→ **TASK BRIEF**
Where in the entries below does "sizegrip" appear? Copy every line that has it.

════════════════

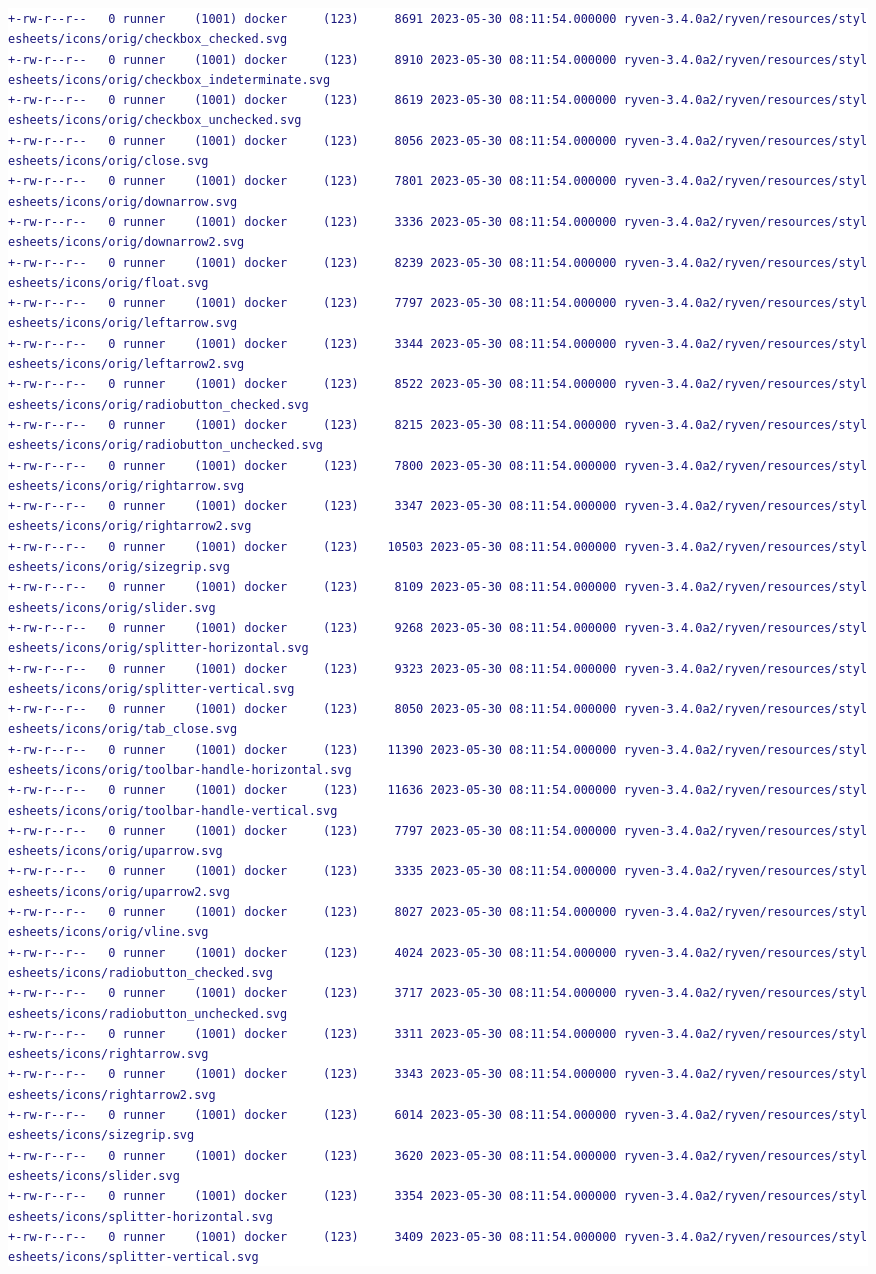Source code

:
 ```diff
+-rw-r--r--   0 runner    (1001) docker     (123)     8691 2023-05-30 08:11:54.000000 ryven-3.4.0a2/ryven/resources/stylesheets/icons/orig/checkbox_checked.svg
+-rw-r--r--   0 runner    (1001) docker     (123)     8910 2023-05-30 08:11:54.000000 ryven-3.4.0a2/ryven/resources/stylesheets/icons/orig/checkbox_indeterminate.svg
+-rw-r--r--   0 runner    (1001) docker     (123)     8619 2023-05-30 08:11:54.000000 ryven-3.4.0a2/ryven/resources/stylesheets/icons/orig/checkbox_unchecked.svg
+-rw-r--r--   0 runner    (1001) docker     (123)     8056 2023-05-30 08:11:54.000000 ryven-3.4.0a2/ryven/resources/stylesheets/icons/orig/close.svg
+-rw-r--r--   0 runner    (1001) docker     (123)     7801 2023-05-30 08:11:54.000000 ryven-3.4.0a2/ryven/resources/stylesheets/icons/orig/downarrow.svg
+-rw-r--r--   0 runner    (1001) docker     (123)     3336 2023-05-30 08:11:54.000000 ryven-3.4.0a2/ryven/resources/stylesheets/icons/orig/downarrow2.svg
+-rw-r--r--   0 runner    (1001) docker     (123)     8239 2023-05-30 08:11:54.000000 ryven-3.4.0a2/ryven/resources/stylesheets/icons/orig/float.svg
+-rw-r--r--   0 runner    (1001) docker     (123)     7797 2023-05-30 08:11:54.000000 ryven-3.4.0a2/ryven/resources/stylesheets/icons/orig/leftarrow.svg
+-rw-r--r--   0 runner    (1001) docker     (123)     3344 2023-05-30 08:11:54.000000 ryven-3.4.0a2/ryven/resources/stylesheets/icons/orig/leftarrow2.svg
+-rw-r--r--   0 runner    (1001) docker     (123)     8522 2023-05-30 08:11:54.000000 ryven-3.4.0a2/ryven/resources/stylesheets/icons/orig/radiobutton_checked.svg
+-rw-r--r--   0 runner    (1001) docker     (123)     8215 2023-05-30 08:11:54.000000 ryven-3.4.0a2/ryven/resources/stylesheets/icons/orig/radiobutton_unchecked.svg
+-rw-r--r--   0 runner    (1001) docker     (123)     7800 2023-05-30 08:11:54.000000 ryven-3.4.0a2/ryven/resources/stylesheets/icons/orig/rightarrow.svg
+-rw-r--r--   0 runner    (1001) docker     (123)     3347 2023-05-30 08:11:54.000000 ryven-3.4.0a2/ryven/resources/stylesheets/icons/orig/rightarrow2.svg
+-rw-r--r--   0 runner    (1001) docker     (123)    10503 2023-05-30 08:11:54.000000 ryven-3.4.0a2/ryven/resources/stylesheets/icons/orig/sizegrip.svg
+-rw-r--r--   0 runner    (1001) docker     (123)     8109 2023-05-30 08:11:54.000000 ryven-3.4.0a2/ryven/resources/stylesheets/icons/orig/slider.svg
+-rw-r--r--   0 runner    (1001) docker     (123)     9268 2023-05-30 08:11:54.000000 ryven-3.4.0a2/ryven/resources/stylesheets/icons/orig/splitter-horizontal.svg
+-rw-r--r--   0 runner    (1001) docker     (123)     9323 2023-05-30 08:11:54.000000 ryven-3.4.0a2/ryven/resources/stylesheets/icons/orig/splitter-vertical.svg
+-rw-r--r--   0 runner    (1001) docker     (123)     8050 2023-05-30 08:11:54.000000 ryven-3.4.0a2/ryven/resources/stylesheets/icons/orig/tab_close.svg
+-rw-r--r--   0 runner    (1001) docker     (123)    11390 2023-05-30 08:11:54.000000 ryven-3.4.0a2/ryven/resources/stylesheets/icons/orig/toolbar-handle-horizontal.svg
+-rw-r--r--   0 runner    (1001) docker     (123)    11636 2023-05-30 08:11:54.000000 ryven-3.4.0a2/ryven/resources/stylesheets/icons/orig/toolbar-handle-vertical.svg
+-rw-r--r--   0 runner    (1001) docker     (123)     7797 2023-05-30 08:11:54.000000 ryven-3.4.0a2/ryven/resources/stylesheets/icons/orig/uparrow.svg
+-rw-r--r--   0 runner    (1001) docker     (123)     3335 2023-05-30 08:11:54.000000 ryven-3.4.0a2/ryven/resources/stylesheets/icons/orig/uparrow2.svg
+-rw-r--r--   0 runner    (1001) docker     (123)     8027 2023-05-30 08:11:54.000000 ryven-3.4.0a2/ryven/resources/stylesheets/icons/orig/vline.svg
+-rw-r--r--   0 runner    (1001) docker     (123)     4024 2023-05-30 08:11:54.000000 ryven-3.4.0a2/ryven/resources/stylesheets/icons/radiobutton_checked.svg
+-rw-r--r--   0 runner    (1001) docker     (123)     3717 2023-05-30 08:11:54.000000 ryven-3.4.0a2/ryven/resources/stylesheets/icons/radiobutton_unchecked.svg
+-rw-r--r--   0 runner    (1001) docker     (123)     3311 2023-05-30 08:11:54.000000 ryven-3.4.0a2/ryven/resources/stylesheets/icons/rightarrow.svg
+-rw-r--r--   0 runner    (1001) docker     (123)     3343 2023-05-30 08:11:54.000000 ryven-3.4.0a2/ryven/resources/stylesheets/icons/rightarrow2.svg
+-rw-r--r--   0 runner    (1001) docker     (123)     6014 2023-05-30 08:11:54.000000 ryven-3.4.0a2/ryven/resources/stylesheets/icons/sizegrip.svg
+-rw-r--r--   0 runner    (1001) docker     (123)     3620 2023-05-30 08:11:54.000000 ryven-3.4.0a2/ryven/resources/stylesheets/icons/slider.svg
+-rw-r--r--   0 runner    (1001) docker     (123)     3354 2023-05-30 08:11:54.000000 ryven-3.4.0a2/ryven/resources/stylesheets/icons/splitter-horizontal.svg
+-rw-r--r--   0 runner    (1001) docker     (123)     3409 2023-05-30 08:11:54.000000 ryven-3.4.0a2/ryven/resources/stylesheets/icons/splitter-vertical.svg
```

════════════════

→ **ANSWER SPACE**
+-rw-r--r--   0 runner    (1001) docker     (123)    10503 2023-05-30 08:11:54.000000 ryven-3.4.0a2/ryven/resources/stylesheets/icons/orig/sizegrip.svg
+-rw-r--r--   0 runner    (1001) docker     (123)     6014 2023-05-30 08:11:54.000000 ryven-3.4.0a2/ryven/resources/stylesheets/icons/sizegrip.svg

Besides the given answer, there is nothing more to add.